▶ _EXERCISE BRIEF_
Line by line, transcribe the data shown below.

▶ _EXTRACTED INFORMATION_
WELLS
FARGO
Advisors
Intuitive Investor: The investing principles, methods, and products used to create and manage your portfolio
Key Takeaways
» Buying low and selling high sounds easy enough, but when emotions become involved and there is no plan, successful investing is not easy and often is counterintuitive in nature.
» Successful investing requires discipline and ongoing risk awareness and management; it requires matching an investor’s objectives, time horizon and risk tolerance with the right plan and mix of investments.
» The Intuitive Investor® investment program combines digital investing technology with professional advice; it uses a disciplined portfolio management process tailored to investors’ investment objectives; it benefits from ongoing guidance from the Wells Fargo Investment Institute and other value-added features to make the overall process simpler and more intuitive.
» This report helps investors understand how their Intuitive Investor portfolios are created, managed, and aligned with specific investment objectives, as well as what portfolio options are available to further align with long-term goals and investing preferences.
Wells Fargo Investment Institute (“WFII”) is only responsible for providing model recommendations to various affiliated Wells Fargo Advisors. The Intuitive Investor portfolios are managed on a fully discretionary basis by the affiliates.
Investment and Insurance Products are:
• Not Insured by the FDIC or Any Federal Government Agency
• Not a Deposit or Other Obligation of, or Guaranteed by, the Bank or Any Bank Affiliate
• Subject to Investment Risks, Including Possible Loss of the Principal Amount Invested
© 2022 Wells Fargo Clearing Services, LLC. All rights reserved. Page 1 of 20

▶ _ANSWER TO THE PROBLEM_
WELLS
FARGO
Advisors
Intuitive Investor: The investing principles, methods, and products used to create and manage your portfolio
Key Takeaways
» Buying low and selling high sounds easy enough, but when emotions become involved and there is no plan, successful investing is not easy and often is counterintuitive in nature.
» Successful investing requires discipline and ongoing risk awareness and management; it requires matching an investor’s objectives, time horizon and risk tolerance with the right plan and mix of investments.
» The Intuitive Investor® investment program combines digital investing technology with professional advice; it uses a disciplined portfolio management process tailored to investors’ investment objectives; it benefits from ongoing guidance from the Wells Fargo Investment Institute and other value-added features to make the overall process simpler and more intuitive.
» This report helps investors understand how their Intuitive Investor portfolios are created, managed, and aligned with specific investment objectives, as well as what portfolio options are available to further align with long-term goals and investing preferences.
Wells Fargo Investment Institute (“WFII”) is only responsible for providing model recommendations to various affiliated Wells Fargo Advisors. The Intuitive Investor portfolios are managed on a fully discretionary basis by the affiliates.
Investment and Insurance Products are:
• Not Insured by the FDIC or Any Federal Government Agency
• Not a Deposit or Other Obligation of, or Guaranteed by, the Bank or Any Bank Affiliate
• Subject to Investment Risks, Including Possible Loss of the Principal Amount Invested
© 2022 Wells Fargo Clearing Services, LLC. All rights reserved. Page 1 of 20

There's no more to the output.